▶ [Instructions to follow]
Can you quote the gamma-ray burst passage from "Yet they don't." to "on the agenda."?

──────── Excerpt

A single gamma-ray burst (GRB) can easily outshine an entire galaxy containing hundreds of billions of stars. Powerful telescopes can see them from clear across the Universe. And because the deeper you look into space, the farther back in time you see, astronomers should be able to see GRBs from the time when the very first stars were forming after the Big Bang.

Yet they don't. Gamma-ray bursts from that early epoch seem to be missing, and astronomers are wondering where they are.

"This is one of the biggest questions in the gamma-ray business," says astrophysicist Neil Gehrels of the Goddard Space Flight Center. "It's something we're going to be talking a lot about today at the GRB Symposium."

Gehrels has joined about a hundred of his colleagues from 25 countries for the 6th Huntsville Gamma-ray Burst Symposium underway this week in Huntsville, Alabama. Missing gamma-ray bursts are one of the top mysteries on the agenda.

Until recently, experts were grappling with an even more fundamental question about GRBs: what the heck are they? Astronomers had observed these astonishing bursts since the 1960s, but nobody could imagine an event powerful enough to create them.

────────────────
──────── Information provided

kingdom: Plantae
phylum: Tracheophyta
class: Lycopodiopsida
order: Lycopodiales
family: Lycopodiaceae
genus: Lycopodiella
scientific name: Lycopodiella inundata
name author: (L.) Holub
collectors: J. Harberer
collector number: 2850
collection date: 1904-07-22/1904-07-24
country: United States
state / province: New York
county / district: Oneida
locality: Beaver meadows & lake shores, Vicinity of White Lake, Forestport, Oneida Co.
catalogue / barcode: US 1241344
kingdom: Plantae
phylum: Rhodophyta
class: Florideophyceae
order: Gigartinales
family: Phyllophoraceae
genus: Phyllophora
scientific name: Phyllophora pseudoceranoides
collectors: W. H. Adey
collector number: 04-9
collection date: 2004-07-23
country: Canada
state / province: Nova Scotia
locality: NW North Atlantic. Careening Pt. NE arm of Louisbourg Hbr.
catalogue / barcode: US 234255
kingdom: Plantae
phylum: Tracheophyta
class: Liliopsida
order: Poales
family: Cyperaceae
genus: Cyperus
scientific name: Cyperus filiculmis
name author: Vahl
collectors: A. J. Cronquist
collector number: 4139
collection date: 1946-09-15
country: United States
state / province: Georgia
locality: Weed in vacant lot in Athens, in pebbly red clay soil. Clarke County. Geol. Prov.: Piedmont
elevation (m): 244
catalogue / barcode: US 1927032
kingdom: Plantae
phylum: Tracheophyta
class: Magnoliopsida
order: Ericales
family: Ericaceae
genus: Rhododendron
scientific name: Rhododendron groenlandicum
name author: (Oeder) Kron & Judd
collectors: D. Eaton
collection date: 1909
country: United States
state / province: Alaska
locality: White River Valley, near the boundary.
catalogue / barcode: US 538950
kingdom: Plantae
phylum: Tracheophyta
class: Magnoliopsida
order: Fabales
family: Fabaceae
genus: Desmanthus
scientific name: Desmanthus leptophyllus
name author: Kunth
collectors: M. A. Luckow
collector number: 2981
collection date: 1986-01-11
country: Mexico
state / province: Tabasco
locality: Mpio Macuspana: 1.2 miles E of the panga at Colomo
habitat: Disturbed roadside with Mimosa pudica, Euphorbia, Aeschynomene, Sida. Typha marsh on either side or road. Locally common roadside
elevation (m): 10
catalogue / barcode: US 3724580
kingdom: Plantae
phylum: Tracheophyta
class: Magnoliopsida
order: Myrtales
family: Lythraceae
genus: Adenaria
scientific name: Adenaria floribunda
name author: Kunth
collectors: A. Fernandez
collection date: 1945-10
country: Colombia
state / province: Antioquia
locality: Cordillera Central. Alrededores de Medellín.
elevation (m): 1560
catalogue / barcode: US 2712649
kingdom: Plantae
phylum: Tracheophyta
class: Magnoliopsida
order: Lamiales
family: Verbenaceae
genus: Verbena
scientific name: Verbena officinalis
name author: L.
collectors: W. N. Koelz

────────────────

▶ [Expected output]
Yet they don't. Gamma-ray bursts from that early epoch seem to be missing, and astronomers are wondering where they are.

"This is one of the biggest questions in the gamma-ray business," says astrophysicist Neil Gehrels of the Goddard Space Flight Center. "It's something we're going to be talking a lot about today at the GRB Symposium."

Gehrels has joined about a hundred of his colleagues from 25 countries for the 6th Huntsville Gamma-ray Burst Symposium underway this week in Huntsville, Alabama. Missing gamma-ray bursts are one of the top mysteries on the agenda.